BRAND LOYALTY – AMERICAN WAR OF DEPENDENCE
It’s time to plug my blog back into the mains. I’ve been storing up topics, but failing to find time for real analysis.
I’ve just seen some astonishing figures about how dependent major brands are on tiny numbers of loyal consumers. For this, I’m indebted to the US Beverage Digest newsletter and a huge study of 1,634 brands by Catalina Marketing.
Not a single US soft drink brand reaches the textbook benchmark at 80% of volume being purchased by 20% of shoppers. Only Coke Classic and Sprite achieve over 10%. Pepsi scores 8.5% and Diet Pepsi 4.6%. Snapple comes in at 1.6%.
If 1.6% of Snapple shoppers account for 80% of its total sales, they are buying 250 times more per person than the other 98.4%.

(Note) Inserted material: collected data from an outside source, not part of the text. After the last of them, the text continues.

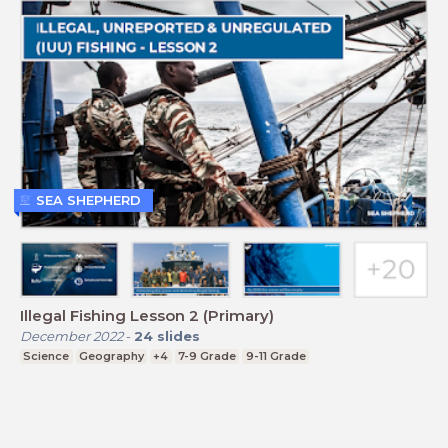
SEA SHEPHERD
Illegal Fishing Lesson 2 (Primary)
December 2022
-
24
slides
Science
Geography
+4
7-9 Grade
9-11 Grade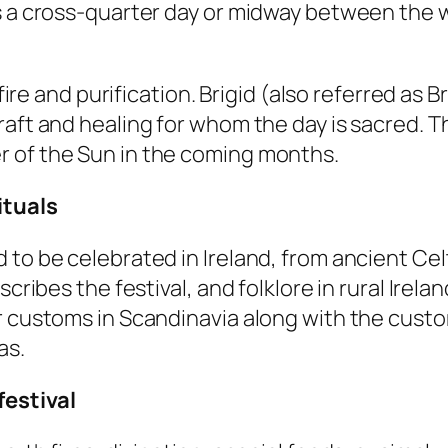
s a cross-quarter day or midway between the wi
fire and purification. Brigid (also referred as Br
aft and healing for whom the day is sacred. Th
r of the Sun in the coming months.
ituals
 to be celebrated in Ireland, from ancient Cel
scribes the festival, and folklore in rural Ire
r customs in Scandinavia along with the custom
as.
festival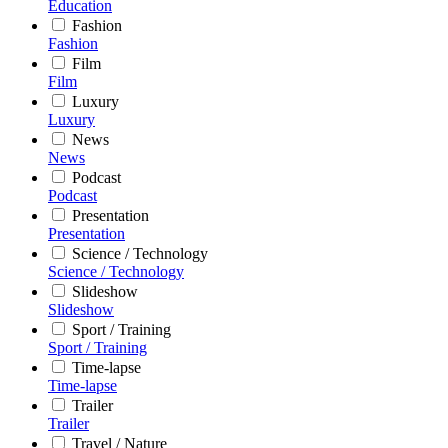
Education
Fashion
Fashion
Film
Film
Luxury
Luxury
News
News
Podcast
Podcast
Presentation
Presentation
Science / Technology
Science / Technology
Slideshow
Slideshow
Sport / Training
Sport / Training
Time-lapse
Time-lapse
Trailer
Trailer
Travel / Nature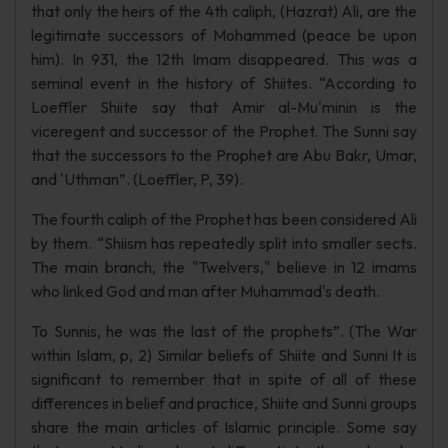
that only the heirs of the 4th caliph, (Hazrat) Ali, are the
legitimate successors of Mohammed (peace be upon
him). In 931, the 12th Imam disappeared. This was a
seminal event in the history of Shiites. “According to
Loeffler Shiite say that Amir al-Mu'minin is the
viceregent and successor of the Prophet. The Sunni say
that the successors to the Prophet are Abu Bakr, Umar,
and 'Uthman”. (Loeffler, P, 39).
The fourth caliph of the Prophet has been considered Ali
by them. “Shiism has repeatedly split into smaller sects.
The main branch, the "Twelvers," believe in 12 imams
who linked God and man after Muhammad's death.
To Sunnis, he was the last of the prophets”. (The War
within Islam, p, 2) Similar beliefs of Shiite and Sunni It is
significant to remember that in spite of all of these
differences in belief and practice, Shiite and Sunni groups
share the main articles of Islamic principle. Some say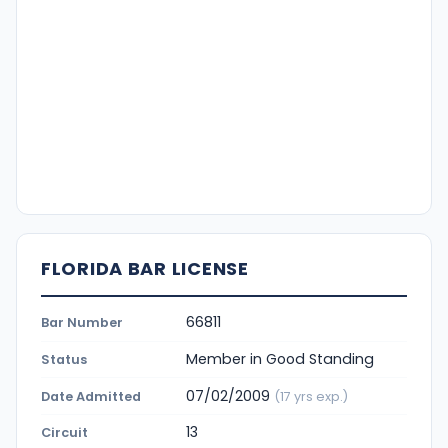
FLORIDA BAR LICENSE
66811
Bar Number
Member in Good Standing
Status
07/02/2009
Date Admitted
(17 yrs exp.)
13
Circuit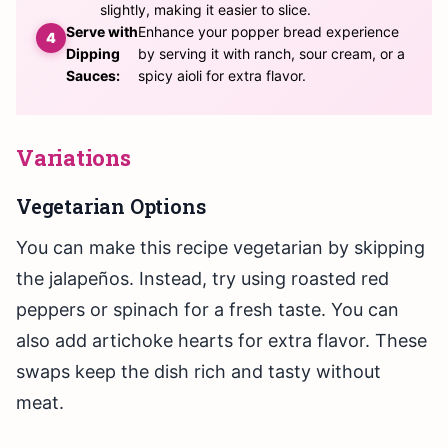
slightly, making it easier to slice.
Serve with
Enhance your popper bread experience
Dipping
by serving it with ranch, sour cream, or a
Sauces:
spicy aioli for extra flavor.
Variations
Vegetarian Options
You can make this recipe vegetarian by skipping
the jalapeños. Instead, try using roasted red
peppers or spinach for a fresh taste. You can
also add artichoke hearts for extra flavor. These
swaps keep the dish rich and tasty without
meat.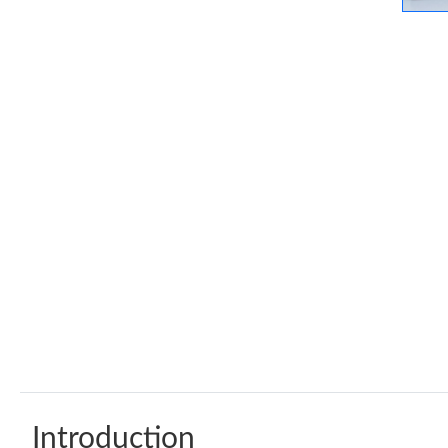
Introduction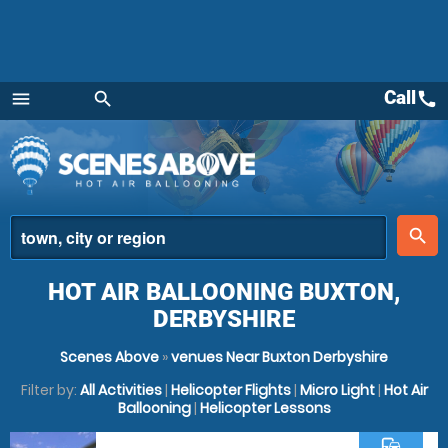
Call
call
menu
search
Menu
place
search
HOT AIR BALLOONING BUXTON,
DERBYSHIRE
Scenes Above
»
venues Near Buxton Derbyshire
Filter by:
All Activities
|
Helicopter Flights
|
Micro Light
|
Hot Air
Ballooning
|
Helicopter Lessons
commute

Think what this means for brand marketers and developers. Satisfying existing core consumers becomes an even higher priority. Hence greater pressure to find out exactly who they are and to connect with them directly. Developing new niche products becomes that much more challenging.
Perhaps we’ve known this all along, but these figures certainly focus the mind.
In the midst of the current financial wars, US soft drink brands also have to contend with the American War of Dependence.